State how many lines in the listing below include the word "each", and add nothing besides the number.

◆ INFORMATION:
________________________________________

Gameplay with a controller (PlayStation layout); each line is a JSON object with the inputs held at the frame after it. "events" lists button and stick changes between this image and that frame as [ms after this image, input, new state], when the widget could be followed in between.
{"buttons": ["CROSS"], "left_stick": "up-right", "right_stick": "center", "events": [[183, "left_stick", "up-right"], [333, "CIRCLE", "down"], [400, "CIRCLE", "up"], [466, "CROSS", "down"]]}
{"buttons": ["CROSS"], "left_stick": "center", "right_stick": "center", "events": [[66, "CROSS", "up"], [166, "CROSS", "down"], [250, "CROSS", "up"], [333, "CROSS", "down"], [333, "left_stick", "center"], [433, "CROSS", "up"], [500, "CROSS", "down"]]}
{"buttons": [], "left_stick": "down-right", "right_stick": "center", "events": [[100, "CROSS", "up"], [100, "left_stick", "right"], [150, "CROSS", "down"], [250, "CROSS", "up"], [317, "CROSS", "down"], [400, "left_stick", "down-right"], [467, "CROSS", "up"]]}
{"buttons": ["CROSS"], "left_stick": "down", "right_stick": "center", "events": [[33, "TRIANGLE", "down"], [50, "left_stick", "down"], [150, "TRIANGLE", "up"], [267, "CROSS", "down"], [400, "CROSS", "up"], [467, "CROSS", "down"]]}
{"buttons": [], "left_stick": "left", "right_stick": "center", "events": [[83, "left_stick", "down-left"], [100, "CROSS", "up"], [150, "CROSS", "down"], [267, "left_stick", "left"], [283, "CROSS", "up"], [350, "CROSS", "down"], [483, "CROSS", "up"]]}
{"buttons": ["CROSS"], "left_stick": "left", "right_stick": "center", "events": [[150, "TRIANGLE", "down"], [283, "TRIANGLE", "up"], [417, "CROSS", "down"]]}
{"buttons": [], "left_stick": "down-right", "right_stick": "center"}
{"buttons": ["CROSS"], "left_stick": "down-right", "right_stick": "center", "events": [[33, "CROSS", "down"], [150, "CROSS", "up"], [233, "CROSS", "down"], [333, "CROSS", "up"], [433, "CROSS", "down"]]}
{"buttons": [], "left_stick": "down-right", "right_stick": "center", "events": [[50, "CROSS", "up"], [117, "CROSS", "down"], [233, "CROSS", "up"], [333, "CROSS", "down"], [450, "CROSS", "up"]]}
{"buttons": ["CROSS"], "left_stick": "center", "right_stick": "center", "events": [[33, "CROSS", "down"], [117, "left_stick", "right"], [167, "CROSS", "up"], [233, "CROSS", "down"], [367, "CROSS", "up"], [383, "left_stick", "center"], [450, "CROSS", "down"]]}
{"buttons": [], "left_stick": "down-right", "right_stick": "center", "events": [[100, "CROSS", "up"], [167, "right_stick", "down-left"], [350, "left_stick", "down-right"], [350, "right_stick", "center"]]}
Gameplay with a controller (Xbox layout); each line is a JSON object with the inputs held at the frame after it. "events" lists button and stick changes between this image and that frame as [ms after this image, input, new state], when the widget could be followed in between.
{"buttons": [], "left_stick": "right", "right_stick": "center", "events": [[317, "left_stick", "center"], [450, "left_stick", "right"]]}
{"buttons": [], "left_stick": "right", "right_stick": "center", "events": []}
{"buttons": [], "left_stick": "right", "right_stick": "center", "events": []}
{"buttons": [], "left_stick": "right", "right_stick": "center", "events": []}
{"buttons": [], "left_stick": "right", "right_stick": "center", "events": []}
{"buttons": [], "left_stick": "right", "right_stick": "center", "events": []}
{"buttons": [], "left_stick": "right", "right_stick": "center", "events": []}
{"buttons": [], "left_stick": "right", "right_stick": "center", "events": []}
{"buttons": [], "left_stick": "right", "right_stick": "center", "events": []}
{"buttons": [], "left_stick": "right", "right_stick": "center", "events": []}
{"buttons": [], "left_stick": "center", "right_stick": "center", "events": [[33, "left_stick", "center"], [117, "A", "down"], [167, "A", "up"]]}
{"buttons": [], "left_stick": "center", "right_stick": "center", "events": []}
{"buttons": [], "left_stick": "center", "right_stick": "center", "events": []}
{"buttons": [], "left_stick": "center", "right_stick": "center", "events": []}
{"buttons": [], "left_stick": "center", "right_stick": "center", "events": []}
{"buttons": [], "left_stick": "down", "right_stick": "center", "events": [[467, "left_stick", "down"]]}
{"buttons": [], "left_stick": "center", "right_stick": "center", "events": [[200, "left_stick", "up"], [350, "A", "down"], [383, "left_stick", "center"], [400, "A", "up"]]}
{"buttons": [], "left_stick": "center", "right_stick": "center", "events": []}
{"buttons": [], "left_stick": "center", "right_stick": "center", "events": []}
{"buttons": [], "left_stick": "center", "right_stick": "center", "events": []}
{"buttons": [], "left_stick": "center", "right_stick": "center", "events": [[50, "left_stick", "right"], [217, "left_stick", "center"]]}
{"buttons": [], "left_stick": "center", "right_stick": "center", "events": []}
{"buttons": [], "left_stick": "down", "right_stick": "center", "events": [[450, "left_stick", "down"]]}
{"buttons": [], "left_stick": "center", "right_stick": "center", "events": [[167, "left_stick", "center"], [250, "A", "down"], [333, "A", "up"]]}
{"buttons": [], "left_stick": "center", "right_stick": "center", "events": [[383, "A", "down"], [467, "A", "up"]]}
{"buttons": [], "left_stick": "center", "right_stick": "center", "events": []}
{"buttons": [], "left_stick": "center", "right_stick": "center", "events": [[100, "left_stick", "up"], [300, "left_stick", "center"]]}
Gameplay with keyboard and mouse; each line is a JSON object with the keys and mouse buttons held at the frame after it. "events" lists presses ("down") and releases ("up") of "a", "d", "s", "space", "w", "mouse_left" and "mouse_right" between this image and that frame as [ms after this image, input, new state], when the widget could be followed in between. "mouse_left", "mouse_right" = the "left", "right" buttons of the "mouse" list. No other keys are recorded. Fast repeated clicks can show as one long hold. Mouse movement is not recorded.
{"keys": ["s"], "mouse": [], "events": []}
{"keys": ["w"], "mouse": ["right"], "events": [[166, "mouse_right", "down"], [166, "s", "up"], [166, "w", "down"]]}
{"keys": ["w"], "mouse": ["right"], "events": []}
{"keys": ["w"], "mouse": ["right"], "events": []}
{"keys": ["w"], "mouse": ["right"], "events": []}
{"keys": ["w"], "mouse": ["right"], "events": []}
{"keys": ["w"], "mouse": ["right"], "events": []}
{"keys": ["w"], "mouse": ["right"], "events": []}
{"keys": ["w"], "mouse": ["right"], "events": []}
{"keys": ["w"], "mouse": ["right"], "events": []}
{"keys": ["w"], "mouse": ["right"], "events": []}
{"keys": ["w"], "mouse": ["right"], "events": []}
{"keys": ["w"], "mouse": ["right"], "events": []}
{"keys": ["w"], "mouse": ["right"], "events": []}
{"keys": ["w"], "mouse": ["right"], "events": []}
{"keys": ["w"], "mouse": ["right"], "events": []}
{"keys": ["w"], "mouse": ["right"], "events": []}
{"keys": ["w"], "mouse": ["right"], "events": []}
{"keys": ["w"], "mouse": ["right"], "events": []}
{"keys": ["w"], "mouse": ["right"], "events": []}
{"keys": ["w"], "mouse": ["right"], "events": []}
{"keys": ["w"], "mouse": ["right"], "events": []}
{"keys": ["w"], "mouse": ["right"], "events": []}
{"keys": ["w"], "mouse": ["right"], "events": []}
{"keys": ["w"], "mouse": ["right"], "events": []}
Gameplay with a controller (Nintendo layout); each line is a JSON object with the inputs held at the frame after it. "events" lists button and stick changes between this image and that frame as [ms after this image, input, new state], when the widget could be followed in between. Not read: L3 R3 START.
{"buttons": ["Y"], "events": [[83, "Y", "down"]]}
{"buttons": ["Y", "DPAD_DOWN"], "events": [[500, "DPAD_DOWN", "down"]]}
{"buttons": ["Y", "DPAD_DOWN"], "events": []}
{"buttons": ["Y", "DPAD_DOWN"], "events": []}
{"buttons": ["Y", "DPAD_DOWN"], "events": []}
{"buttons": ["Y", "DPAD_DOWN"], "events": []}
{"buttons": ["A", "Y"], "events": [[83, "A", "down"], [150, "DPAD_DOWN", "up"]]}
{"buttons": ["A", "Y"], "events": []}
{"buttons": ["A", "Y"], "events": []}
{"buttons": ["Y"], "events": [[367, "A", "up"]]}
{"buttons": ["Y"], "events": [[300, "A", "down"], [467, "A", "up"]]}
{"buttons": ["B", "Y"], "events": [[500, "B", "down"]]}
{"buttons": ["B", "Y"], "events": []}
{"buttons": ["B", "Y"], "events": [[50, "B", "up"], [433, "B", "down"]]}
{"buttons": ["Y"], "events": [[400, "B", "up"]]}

________________________________________

◆ ANSWER TO THIS EXERCISE: 4